Il 12 aprile 2017 il Consiglio federale ha preso posizione sul rapporto e sulle raccomandazioni delle CdG. Nel suo parere non si addentra, ma nemmeno contesta, le questioni sollevate dalle Commissioni. Diversamente da loro, ritiene tuttavia «comprensibile» la decisione di sospendere il progetto adottata dal capo del DDPS senza però apportare nuovi elementi a sostegno della propria posizione. Le Commissioni si attengono di conseguenza alla loro valutazione iniziale. Il Governo non intende nemmeno predisporre una ripresa della valutazione sospesa. Nel loro rapporto pubblicato in data odierna le CdG si esprimono su questa posizione del Consiglio federale e su altre sue valutazioni, in parte inadeguate.
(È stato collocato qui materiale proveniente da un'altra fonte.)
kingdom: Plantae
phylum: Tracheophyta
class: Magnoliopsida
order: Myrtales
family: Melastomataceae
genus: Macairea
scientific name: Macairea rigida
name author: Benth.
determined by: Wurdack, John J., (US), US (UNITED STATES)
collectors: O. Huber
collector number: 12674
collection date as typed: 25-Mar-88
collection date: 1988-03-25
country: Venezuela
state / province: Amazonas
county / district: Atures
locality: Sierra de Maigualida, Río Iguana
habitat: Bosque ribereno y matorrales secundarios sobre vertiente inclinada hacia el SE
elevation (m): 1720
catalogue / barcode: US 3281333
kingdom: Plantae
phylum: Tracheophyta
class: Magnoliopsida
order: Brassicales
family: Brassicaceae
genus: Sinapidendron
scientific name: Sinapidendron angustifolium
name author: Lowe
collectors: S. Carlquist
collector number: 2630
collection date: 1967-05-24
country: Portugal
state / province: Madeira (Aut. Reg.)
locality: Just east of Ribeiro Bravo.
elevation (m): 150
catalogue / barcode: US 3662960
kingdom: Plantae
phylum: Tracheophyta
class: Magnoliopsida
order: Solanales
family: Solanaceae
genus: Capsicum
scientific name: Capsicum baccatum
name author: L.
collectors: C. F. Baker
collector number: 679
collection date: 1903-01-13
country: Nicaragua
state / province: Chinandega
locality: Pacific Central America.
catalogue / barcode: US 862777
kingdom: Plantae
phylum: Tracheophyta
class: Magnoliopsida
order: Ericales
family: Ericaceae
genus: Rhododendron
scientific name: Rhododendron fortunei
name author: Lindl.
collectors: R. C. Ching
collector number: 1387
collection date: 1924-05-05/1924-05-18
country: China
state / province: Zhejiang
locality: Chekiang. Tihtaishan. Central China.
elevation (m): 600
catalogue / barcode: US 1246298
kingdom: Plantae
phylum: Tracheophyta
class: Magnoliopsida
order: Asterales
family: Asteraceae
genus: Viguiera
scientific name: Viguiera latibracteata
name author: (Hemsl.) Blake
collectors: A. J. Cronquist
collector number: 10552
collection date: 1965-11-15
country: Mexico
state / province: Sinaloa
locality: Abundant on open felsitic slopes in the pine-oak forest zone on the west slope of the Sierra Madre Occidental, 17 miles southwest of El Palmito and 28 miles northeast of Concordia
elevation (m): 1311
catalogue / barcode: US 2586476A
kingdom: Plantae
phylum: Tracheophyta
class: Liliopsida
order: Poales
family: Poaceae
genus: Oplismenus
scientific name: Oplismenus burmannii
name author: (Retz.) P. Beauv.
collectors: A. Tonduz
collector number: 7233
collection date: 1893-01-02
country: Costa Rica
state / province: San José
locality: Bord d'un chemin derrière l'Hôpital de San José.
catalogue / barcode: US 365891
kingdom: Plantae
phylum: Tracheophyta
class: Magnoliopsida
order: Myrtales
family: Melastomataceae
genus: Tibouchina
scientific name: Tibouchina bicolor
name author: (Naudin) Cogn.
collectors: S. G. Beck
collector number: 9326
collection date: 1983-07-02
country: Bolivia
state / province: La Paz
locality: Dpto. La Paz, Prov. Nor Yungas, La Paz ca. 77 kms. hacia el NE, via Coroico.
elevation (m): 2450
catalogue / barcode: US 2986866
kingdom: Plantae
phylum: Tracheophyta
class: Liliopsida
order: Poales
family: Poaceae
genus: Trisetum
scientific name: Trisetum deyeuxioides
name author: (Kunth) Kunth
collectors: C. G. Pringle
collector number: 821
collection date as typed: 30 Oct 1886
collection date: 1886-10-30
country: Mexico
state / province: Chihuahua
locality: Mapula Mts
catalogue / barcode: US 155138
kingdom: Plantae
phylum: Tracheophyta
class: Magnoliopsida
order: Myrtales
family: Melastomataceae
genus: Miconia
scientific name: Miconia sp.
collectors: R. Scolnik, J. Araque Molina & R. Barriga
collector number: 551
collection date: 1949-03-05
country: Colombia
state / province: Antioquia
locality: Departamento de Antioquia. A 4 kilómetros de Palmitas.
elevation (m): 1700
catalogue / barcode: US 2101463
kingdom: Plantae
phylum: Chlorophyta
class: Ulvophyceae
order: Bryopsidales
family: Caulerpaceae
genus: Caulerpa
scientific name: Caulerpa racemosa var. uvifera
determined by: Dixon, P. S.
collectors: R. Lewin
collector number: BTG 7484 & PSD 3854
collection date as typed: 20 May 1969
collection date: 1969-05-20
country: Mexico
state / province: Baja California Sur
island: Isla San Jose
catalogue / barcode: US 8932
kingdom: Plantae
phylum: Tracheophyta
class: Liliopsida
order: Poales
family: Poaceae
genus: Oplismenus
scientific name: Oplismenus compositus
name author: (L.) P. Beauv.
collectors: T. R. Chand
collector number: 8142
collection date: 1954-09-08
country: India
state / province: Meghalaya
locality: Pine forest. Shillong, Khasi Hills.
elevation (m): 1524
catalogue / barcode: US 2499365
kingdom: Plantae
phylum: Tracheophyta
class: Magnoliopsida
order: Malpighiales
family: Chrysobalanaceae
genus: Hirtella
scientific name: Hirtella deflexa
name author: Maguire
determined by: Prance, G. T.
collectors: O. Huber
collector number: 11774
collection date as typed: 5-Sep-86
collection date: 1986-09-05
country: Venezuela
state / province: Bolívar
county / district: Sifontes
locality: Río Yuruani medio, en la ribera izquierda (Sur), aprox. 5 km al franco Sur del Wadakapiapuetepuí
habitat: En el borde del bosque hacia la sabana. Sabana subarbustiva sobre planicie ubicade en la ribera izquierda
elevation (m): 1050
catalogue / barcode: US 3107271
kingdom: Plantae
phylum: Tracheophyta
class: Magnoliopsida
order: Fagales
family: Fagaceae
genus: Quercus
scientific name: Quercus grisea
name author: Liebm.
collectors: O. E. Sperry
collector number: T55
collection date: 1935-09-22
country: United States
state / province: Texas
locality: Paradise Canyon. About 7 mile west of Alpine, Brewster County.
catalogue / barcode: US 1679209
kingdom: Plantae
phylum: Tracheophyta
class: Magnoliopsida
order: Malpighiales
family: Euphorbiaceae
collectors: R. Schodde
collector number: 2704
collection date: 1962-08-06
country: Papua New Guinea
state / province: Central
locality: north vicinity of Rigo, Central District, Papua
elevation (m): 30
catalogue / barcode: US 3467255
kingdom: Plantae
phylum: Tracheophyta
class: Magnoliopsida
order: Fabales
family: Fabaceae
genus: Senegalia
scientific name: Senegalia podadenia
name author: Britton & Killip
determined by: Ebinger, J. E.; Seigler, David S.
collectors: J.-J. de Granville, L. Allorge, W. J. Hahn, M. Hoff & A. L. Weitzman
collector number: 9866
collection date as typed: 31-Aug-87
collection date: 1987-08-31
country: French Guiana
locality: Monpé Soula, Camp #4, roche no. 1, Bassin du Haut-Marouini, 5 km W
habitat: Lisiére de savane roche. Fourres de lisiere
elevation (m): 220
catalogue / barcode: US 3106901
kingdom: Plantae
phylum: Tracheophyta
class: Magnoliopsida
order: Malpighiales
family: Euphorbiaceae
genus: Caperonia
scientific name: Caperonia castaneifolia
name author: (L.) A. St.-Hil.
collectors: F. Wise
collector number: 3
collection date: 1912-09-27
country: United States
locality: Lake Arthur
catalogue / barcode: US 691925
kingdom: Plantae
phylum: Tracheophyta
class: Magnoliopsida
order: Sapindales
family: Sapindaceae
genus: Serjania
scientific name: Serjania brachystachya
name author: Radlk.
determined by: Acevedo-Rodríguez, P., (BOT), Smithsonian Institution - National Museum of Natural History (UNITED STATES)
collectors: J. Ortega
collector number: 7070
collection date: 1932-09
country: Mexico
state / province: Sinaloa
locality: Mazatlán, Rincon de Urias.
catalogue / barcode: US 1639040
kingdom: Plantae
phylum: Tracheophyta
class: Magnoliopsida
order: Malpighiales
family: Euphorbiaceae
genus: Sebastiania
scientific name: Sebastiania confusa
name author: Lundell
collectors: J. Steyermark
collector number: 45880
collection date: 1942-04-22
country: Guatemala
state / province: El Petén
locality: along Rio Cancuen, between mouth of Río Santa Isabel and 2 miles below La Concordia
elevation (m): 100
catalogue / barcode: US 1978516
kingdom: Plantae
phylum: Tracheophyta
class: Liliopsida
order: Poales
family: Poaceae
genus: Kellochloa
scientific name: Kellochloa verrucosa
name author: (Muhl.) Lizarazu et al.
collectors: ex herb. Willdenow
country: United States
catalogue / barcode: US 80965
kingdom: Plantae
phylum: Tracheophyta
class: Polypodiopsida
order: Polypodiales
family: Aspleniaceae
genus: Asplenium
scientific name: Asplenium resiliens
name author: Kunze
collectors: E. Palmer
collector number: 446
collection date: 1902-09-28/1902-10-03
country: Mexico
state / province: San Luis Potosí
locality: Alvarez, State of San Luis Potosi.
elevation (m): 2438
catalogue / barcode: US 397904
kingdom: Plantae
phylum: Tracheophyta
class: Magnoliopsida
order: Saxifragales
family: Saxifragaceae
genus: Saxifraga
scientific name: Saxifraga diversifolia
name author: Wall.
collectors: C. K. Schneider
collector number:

Nel rapporto citato le CdG criticano il fatto che il capo del DDPS abbia nel frattempo deciso di rilanciare il progetto per l’acquisto di un sistema di difesa terra-aria. Quest’ultimo dovrebbe ispirarsi ai valori di riferimento scaturiti dal rapporto del gruppo di esperti «Nuovo aereo da combattimento» del 30 maggio 2017. Secondo tale documento, dato che il progetto DTA è stato sospeso quando era ancora in fase di valutazione, i risultati oggi disponibili non sono sufficienti per poter proseguire immediatamente i lavori. Sulla base di queste indicazioni le CdG non possono che confermare la loro valutazione iniziale. A loro avviso anche le stime dei costi effettuate dal gruppo di esperti concernenti l’acquisto di sistemi di difesa terra-aria continuano ad essere caratterizzate da grandi incertezze. Inoltre, come indicato anche nel rapporto degli esperti, a causa della sospensione, il DDPS si trova ora di fronte alla sfida di dover gestire e finanziare contemporaneamente due grandi progetti nel quadro del messaggio sull’esercito 2022: l’acquisto di un nuovo nuovo aereo da combattimento e il nuovo sistema di difesa terra-aria.
Visto che il progetto DTA è stato rilanciato e indipendentemente dal parere del Consiglio federale, che ritengono insufficiente, le CdG hanno deciso di mettere fine alla loro indagine. Partono dal presupposto che il Consiglio federale e il capo del DDPS faranno quanto necessario per portare a termine con successo il nuovo progetto, nel rispetto delle procedure e coinvolgendo gli esperti e i collaboratori competenti in modo da colmare l’attuale lacuna esistente in materia di sicurezza.
Presiedute dal consigliere agli Stati Hans Stöckli (PS, BE) e dal consigliere nazionale Alfred Heer (UDC, ZH), le Commissioni della gestione si sono riunite a Berna il 25 settembre 2017.